(RECORDED INFORMATION begins)
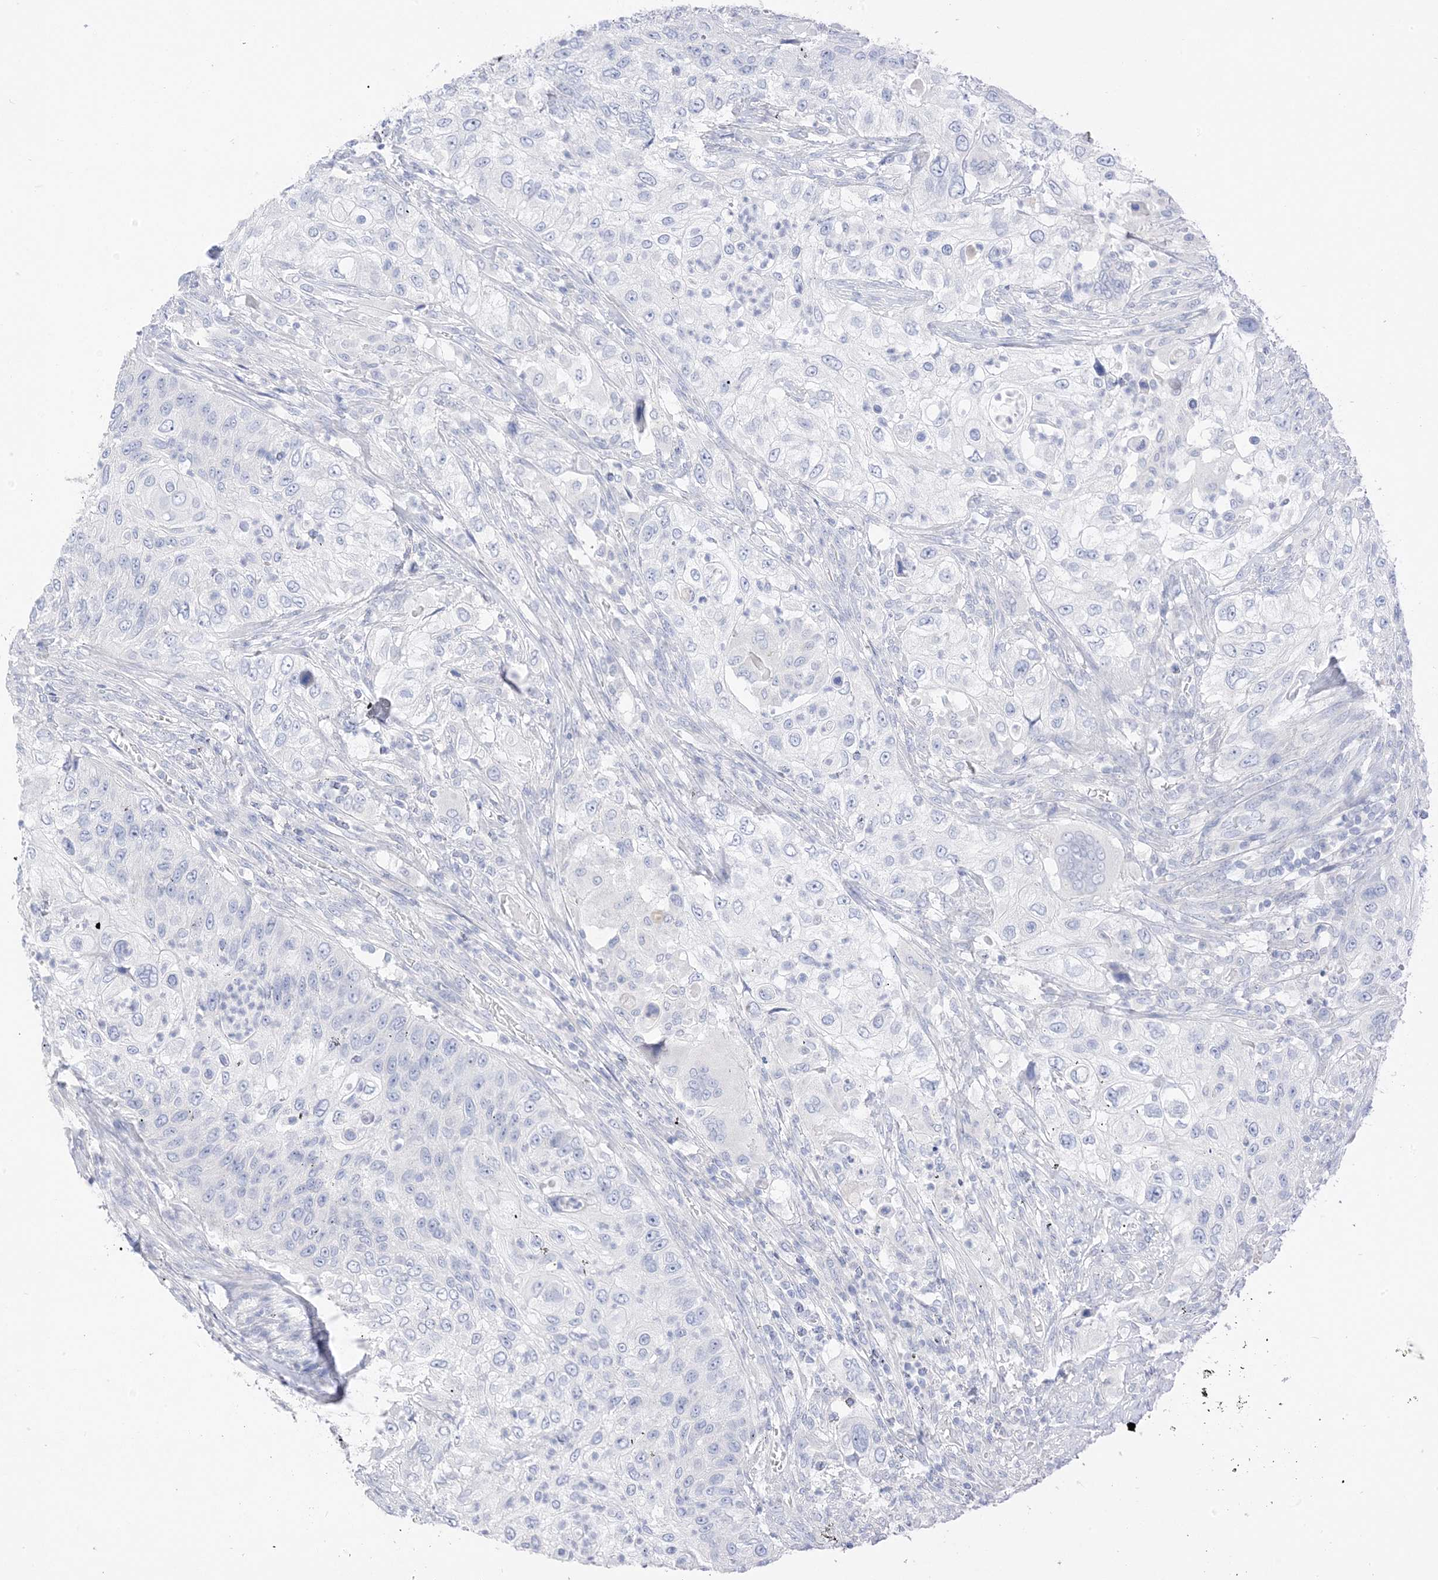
{"staining": {"intensity": "negative", "quantity": "none", "location": "none"}, "tissue": "urothelial cancer", "cell_type": "Tumor cells", "image_type": "cancer", "snomed": [{"axis": "morphology", "description": "Urothelial carcinoma, High grade"}, {"axis": "topography", "description": "Urinary bladder"}], "caption": "A high-resolution image shows immunohistochemistry staining of urothelial cancer, which shows no significant positivity in tumor cells. The staining was performed using DAB (3,3'-diaminobenzidine) to visualize the protein expression in brown, while the nuclei were stained in blue with hematoxylin (Magnification: 20x).", "gene": "MUC17", "patient": {"sex": "female", "age": 60}}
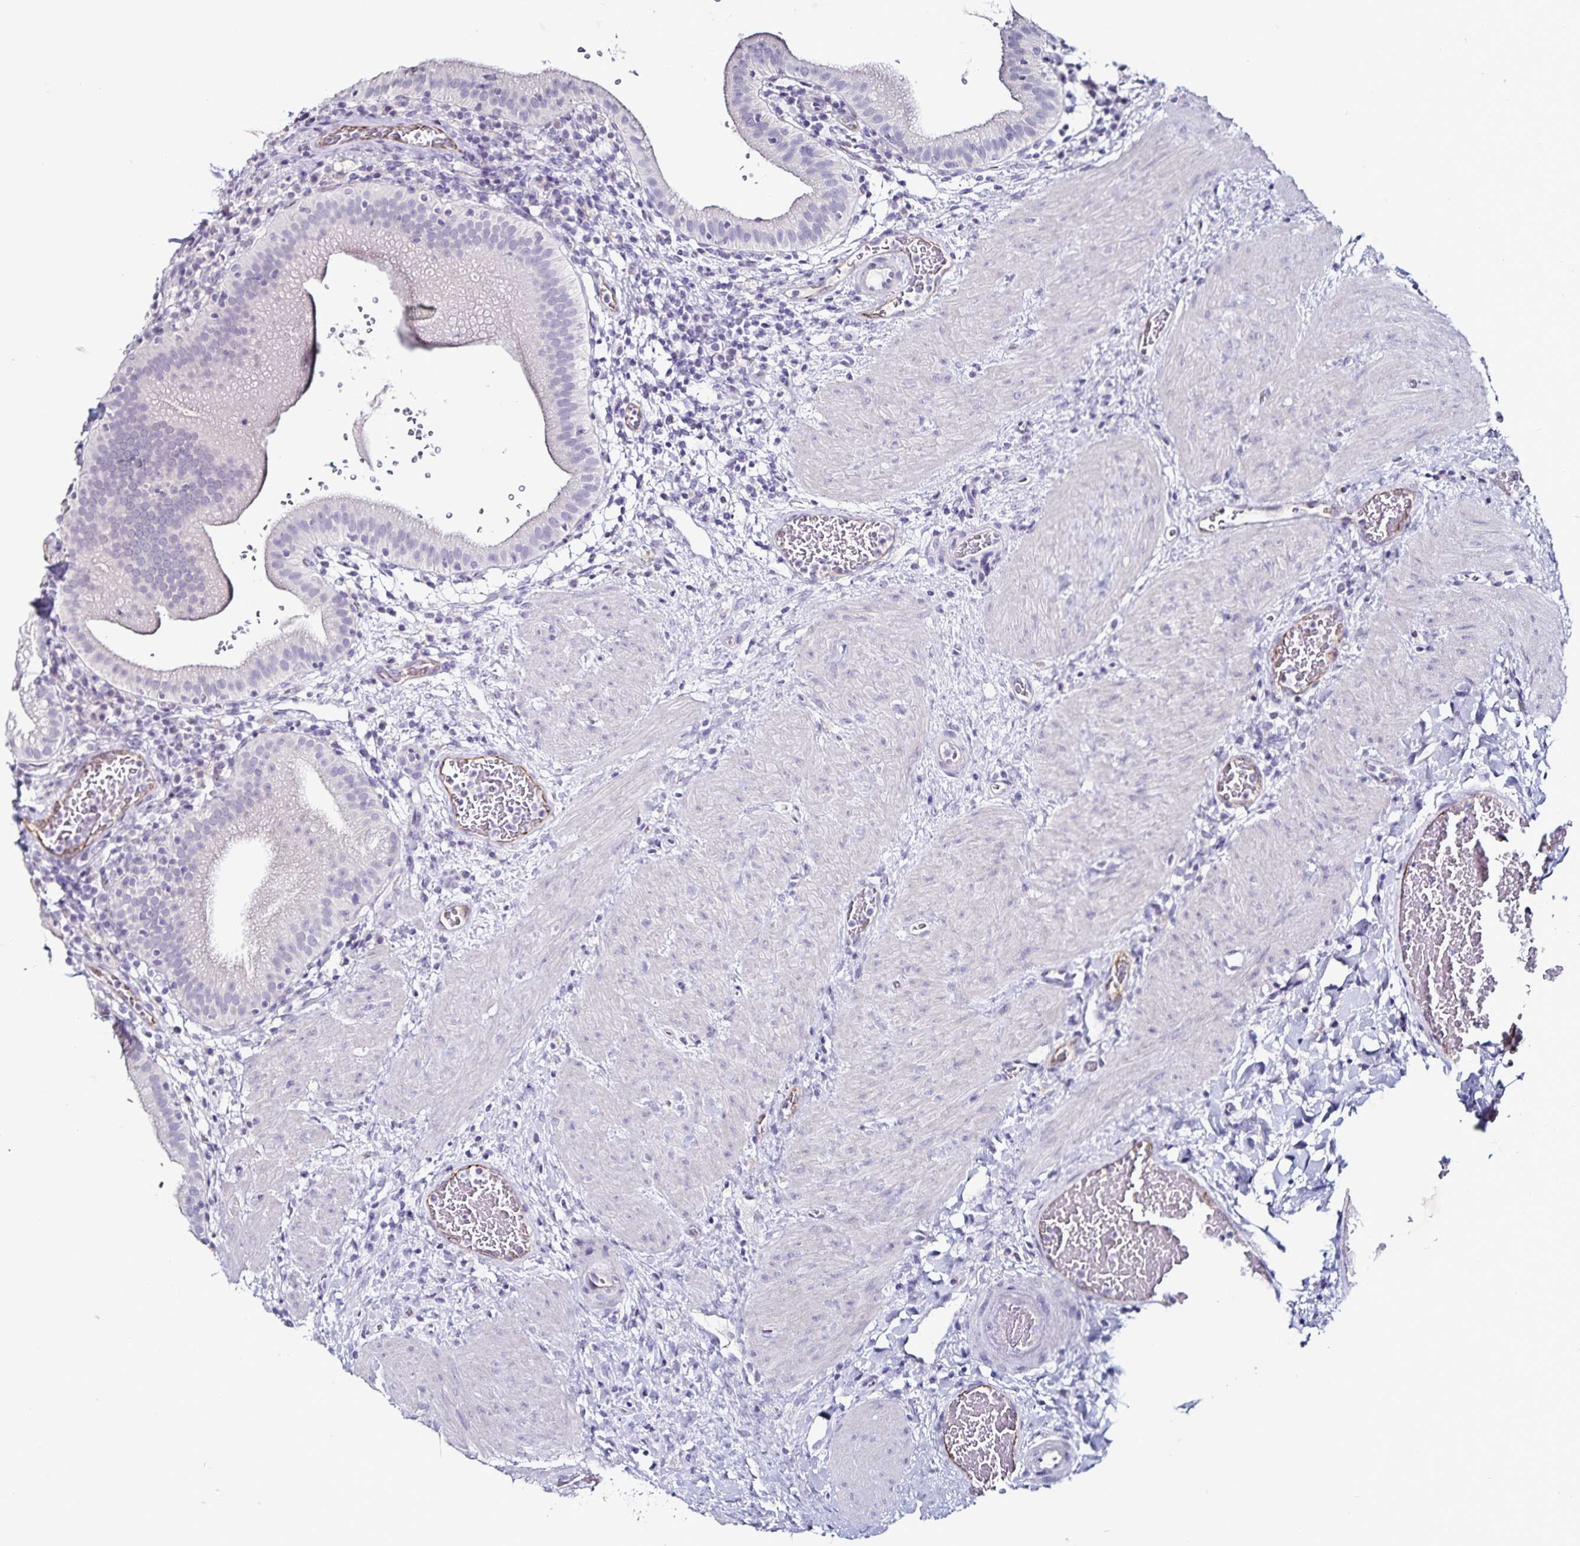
{"staining": {"intensity": "negative", "quantity": "none", "location": "none"}, "tissue": "gallbladder", "cell_type": "Glandular cells", "image_type": "normal", "snomed": [{"axis": "morphology", "description": "Normal tissue, NOS"}, {"axis": "topography", "description": "Gallbladder"}], "caption": "Human gallbladder stained for a protein using immunohistochemistry (IHC) shows no positivity in glandular cells.", "gene": "TSPAN7", "patient": {"sex": "male", "age": 26}}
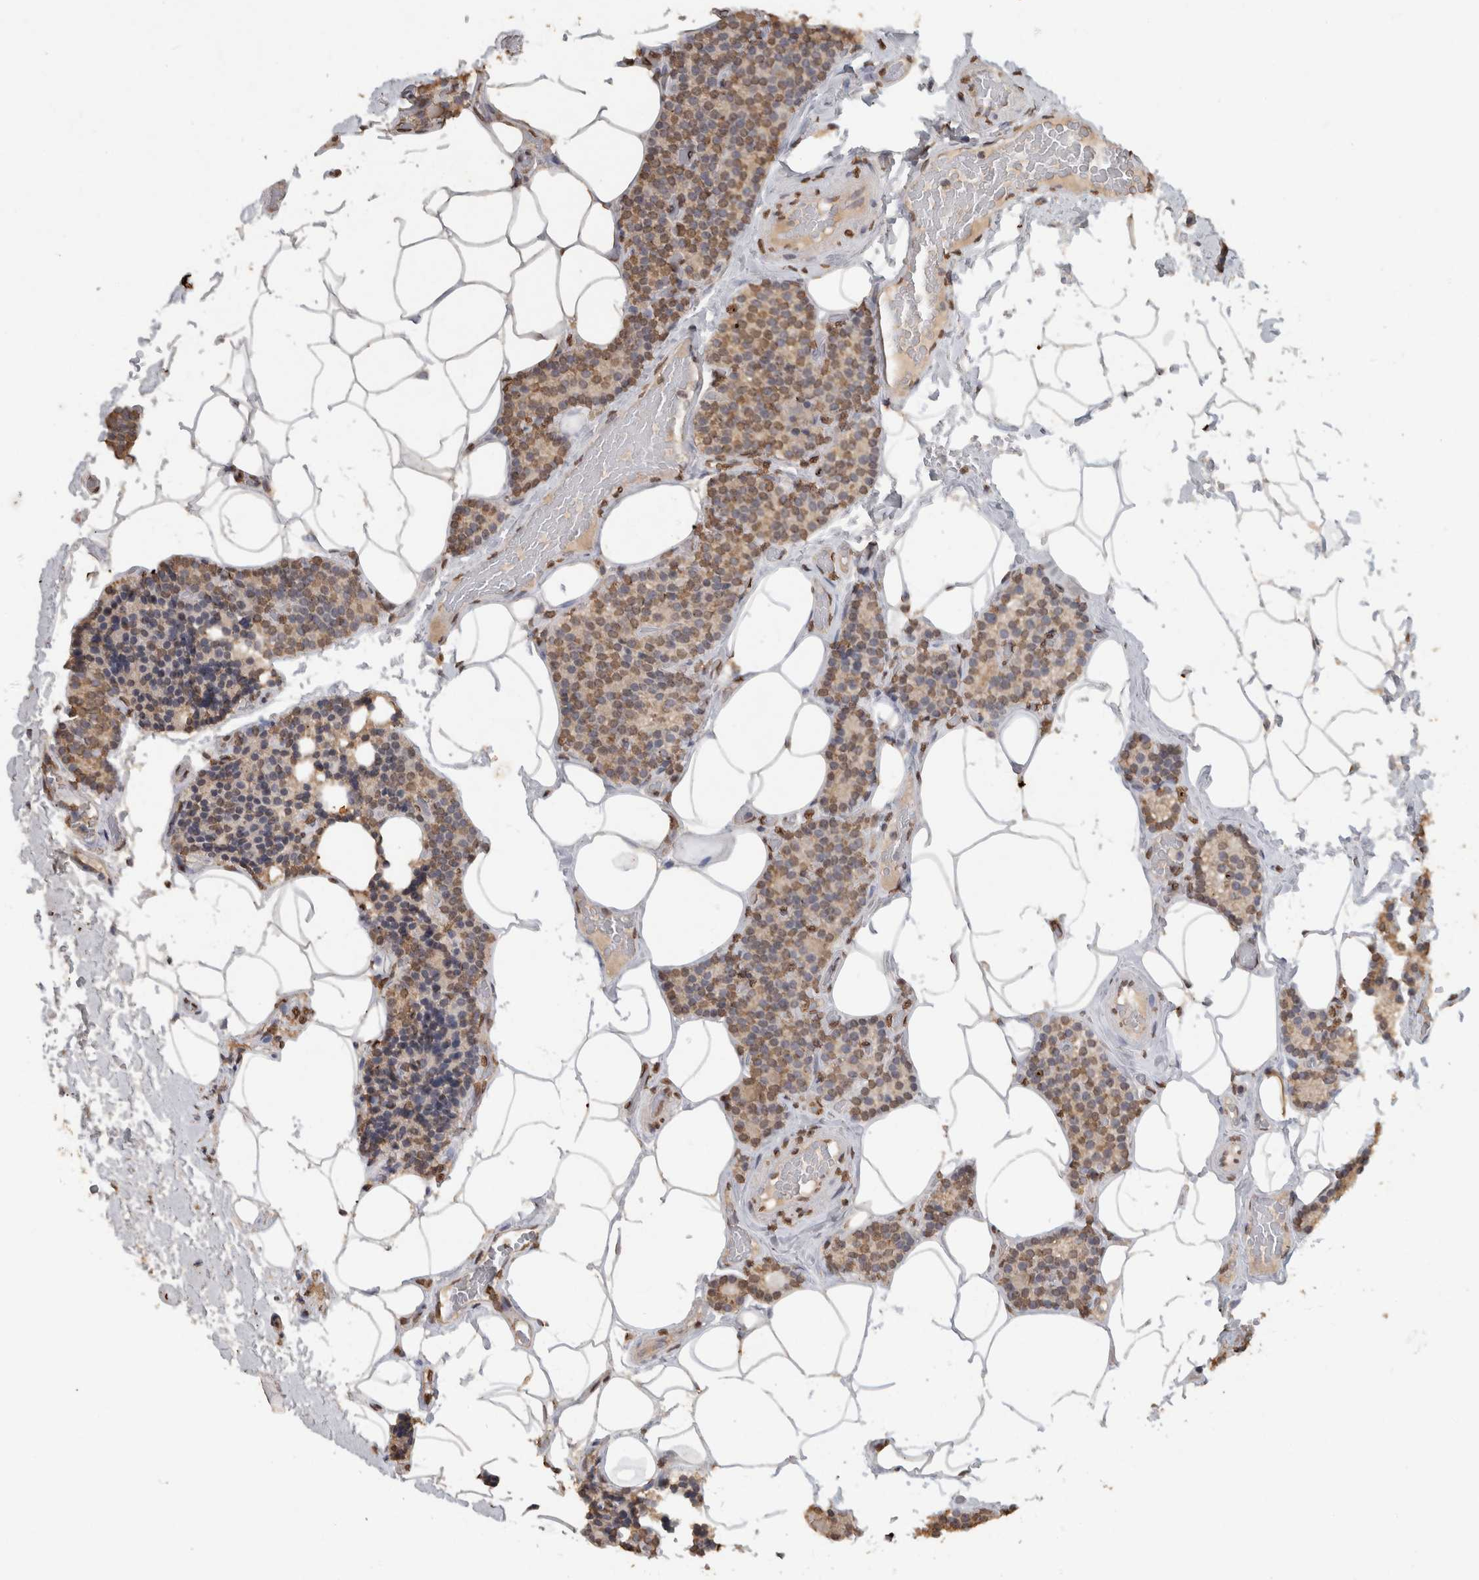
{"staining": {"intensity": "moderate", "quantity": ">75%", "location": "nuclear"}, "tissue": "parathyroid gland", "cell_type": "Glandular cells", "image_type": "normal", "snomed": [{"axis": "morphology", "description": "Normal tissue, NOS"}, {"axis": "topography", "description": "Parathyroid gland"}], "caption": "IHC of normal parathyroid gland reveals medium levels of moderate nuclear positivity in about >75% of glandular cells. (DAB = brown stain, brightfield microscopy at high magnification).", "gene": "HAND2", "patient": {"sex": "male", "age": 52}}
(RECORDED INFORMATION ends)
Set aside each line above that includes the string "using" and report it.

## SOLUTION
{"staining": {"intensity": "negative", "quantity": "none", "location": "none"}, "tissue": "urothelial cancer", "cell_type": "Tumor cells", "image_type": "cancer", "snomed": [{"axis": "morphology", "description": "Urothelial carcinoma, High grade"}, {"axis": "topography", "description": "Urinary bladder"}], "caption": "A high-resolution image shows immunohistochemistry staining of urothelial cancer, which shows no significant positivity in tumor cells. The staining was performed using DAB (3,3'-diaminobenzidine) to visualize the protein expression in brown, while the nuclei were stained in blue with hematoxylin (Magnification: 20x).", "gene": "MUC17", "patient": {"sex": "female", "age": 60}}
{"staining": {"intensity": "negative", "quantity": "none", "location": "none"}, "tissue": "gallbladder", "cell_type": "Glandular cells", "image_type": "normal", "snomed": [{"axis": "morphology", "description": "Normal tissue, NOS"}, {"axis": "topography", "description": "Gallbladder"}], "caption": "Human gallbladder stained for a protein using immunohistochemistry (IHC) shows no positivity in glandular cells.", "gene": "TSPAN7", "patient": {"sex": "male", "age": 26}}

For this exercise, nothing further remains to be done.